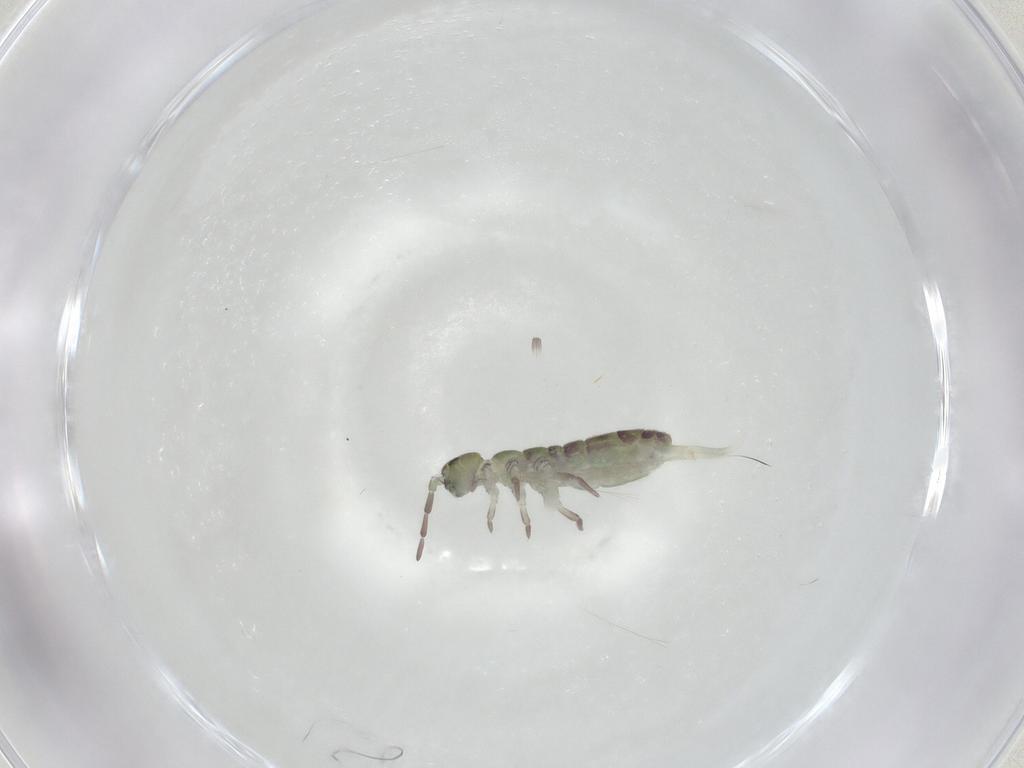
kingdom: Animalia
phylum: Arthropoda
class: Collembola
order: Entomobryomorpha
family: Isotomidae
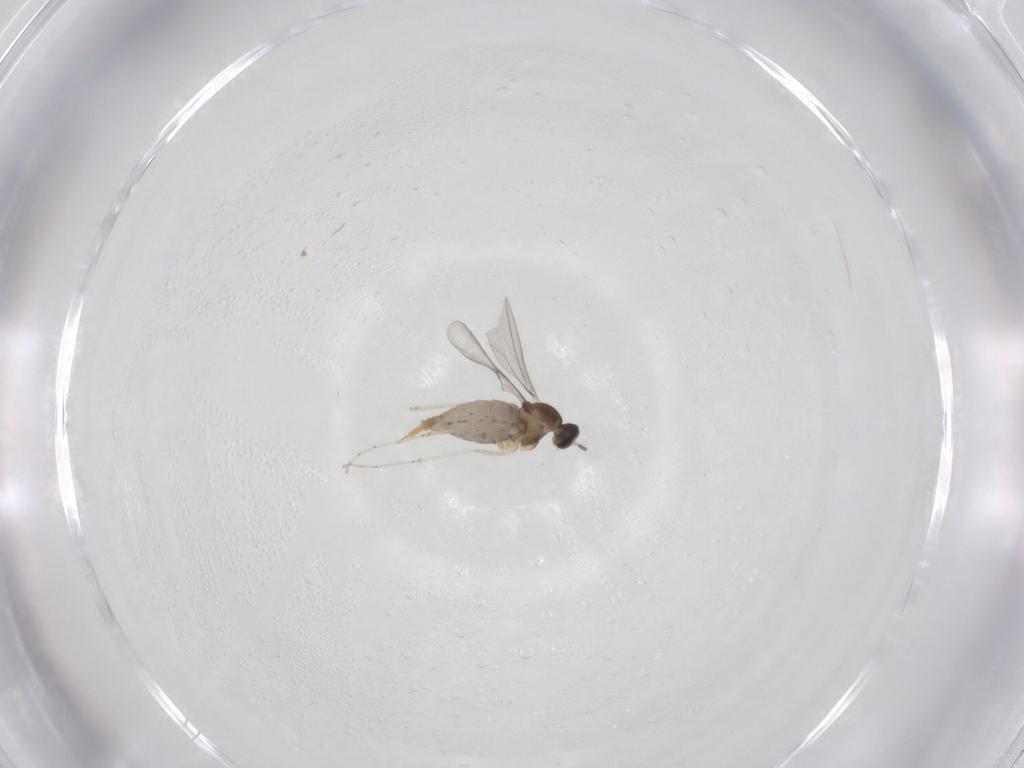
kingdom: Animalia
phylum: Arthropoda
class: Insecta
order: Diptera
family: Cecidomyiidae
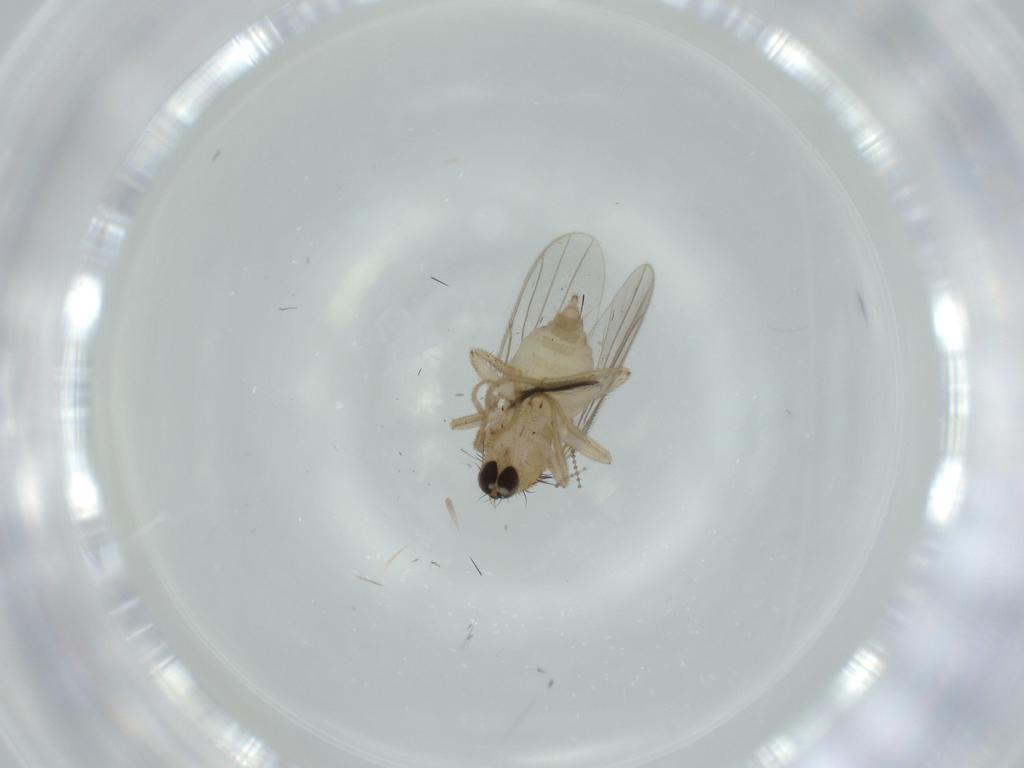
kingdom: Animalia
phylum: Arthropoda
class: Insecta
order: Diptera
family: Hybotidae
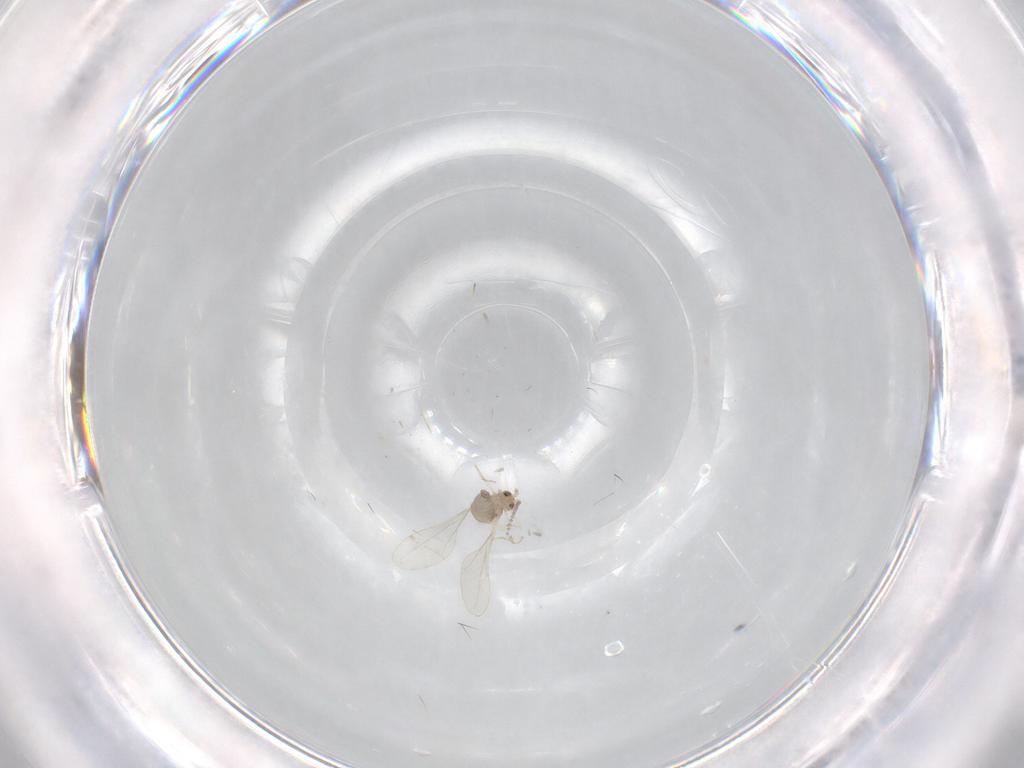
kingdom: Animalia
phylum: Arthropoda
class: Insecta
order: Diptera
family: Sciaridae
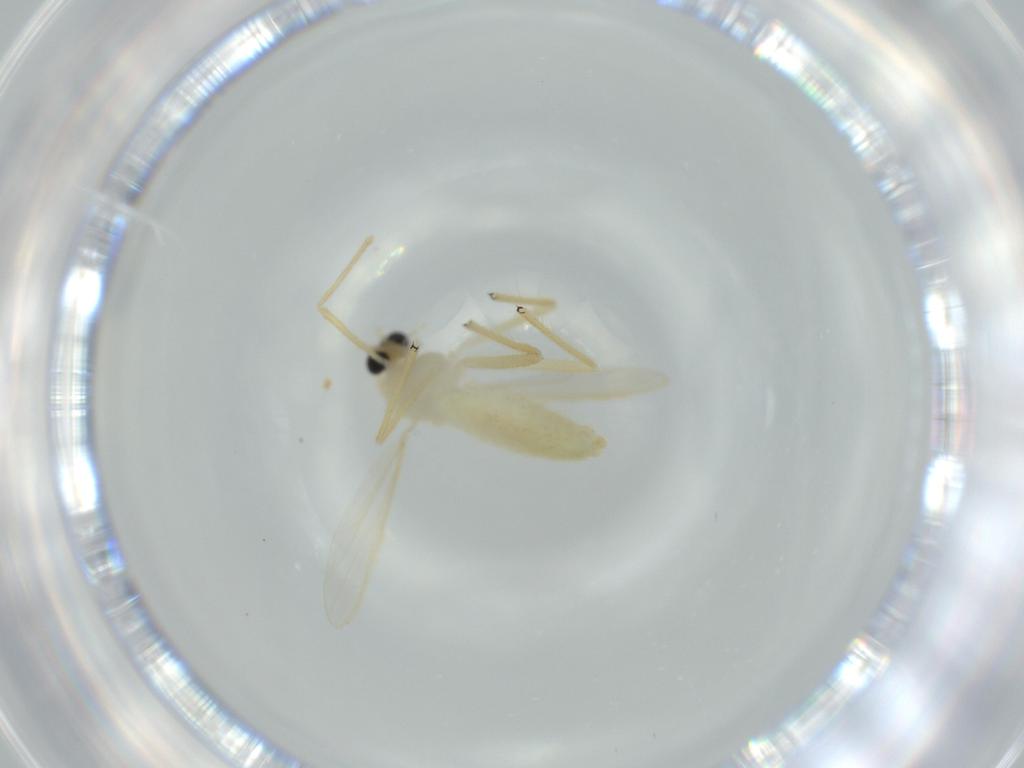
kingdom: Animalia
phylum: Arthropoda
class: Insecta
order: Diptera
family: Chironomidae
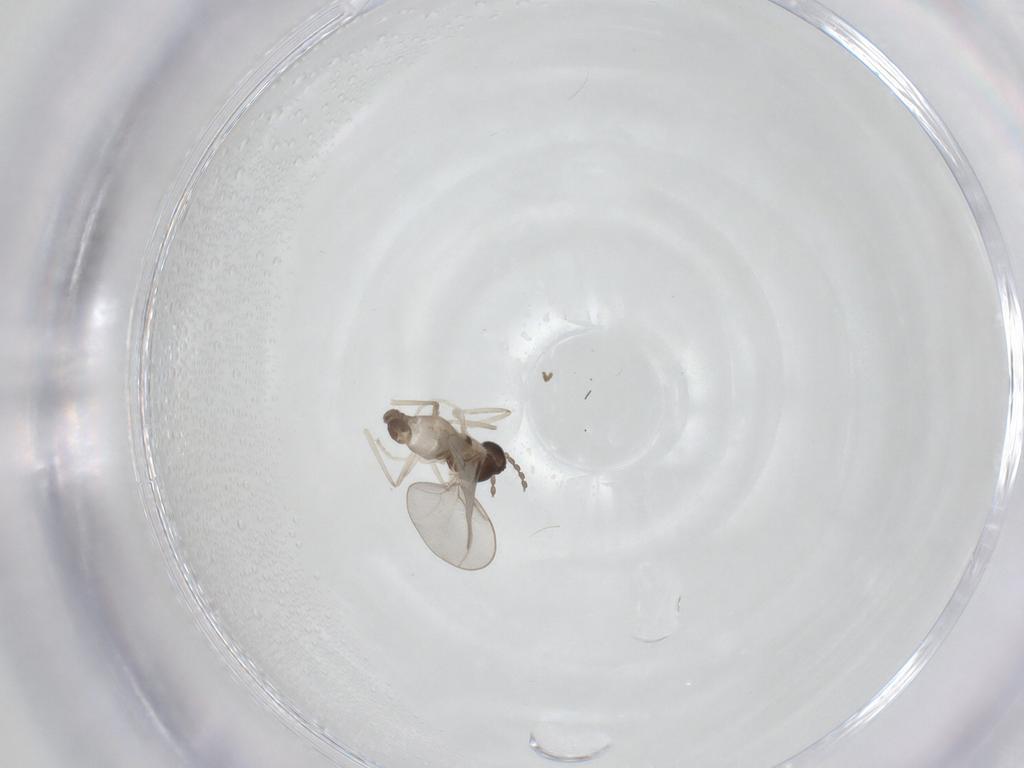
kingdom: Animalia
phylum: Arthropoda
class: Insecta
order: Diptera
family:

= = =

_Instructions for the task_
Reproduce all of the lines above verbatim, omitting the pictures.

_Response to the exercise_
kingdom: Animalia
phylum: Arthropoda
class: Collembola
order: Entomobryomorpha
family: Isotomidae
kingdom: Animalia
phylum: Arthropoda
class: Insecta
order: Diptera
family: Cecidomyiidae
kingdom: Animalia
phylum: Arthropoda
class: Insecta
order: Diptera
family: Hybotidae
kingdom: Animalia
phylum: Arthropoda
class: Insecta
order: Diptera
family: Sciaridae
kingdom: Animalia
phylum: Arthropoda
class: Insecta
order: Diptera
family: Chironomidae
kingdom: Animalia
phylum: Arthropoda
class: Insecta
order: Diptera
family:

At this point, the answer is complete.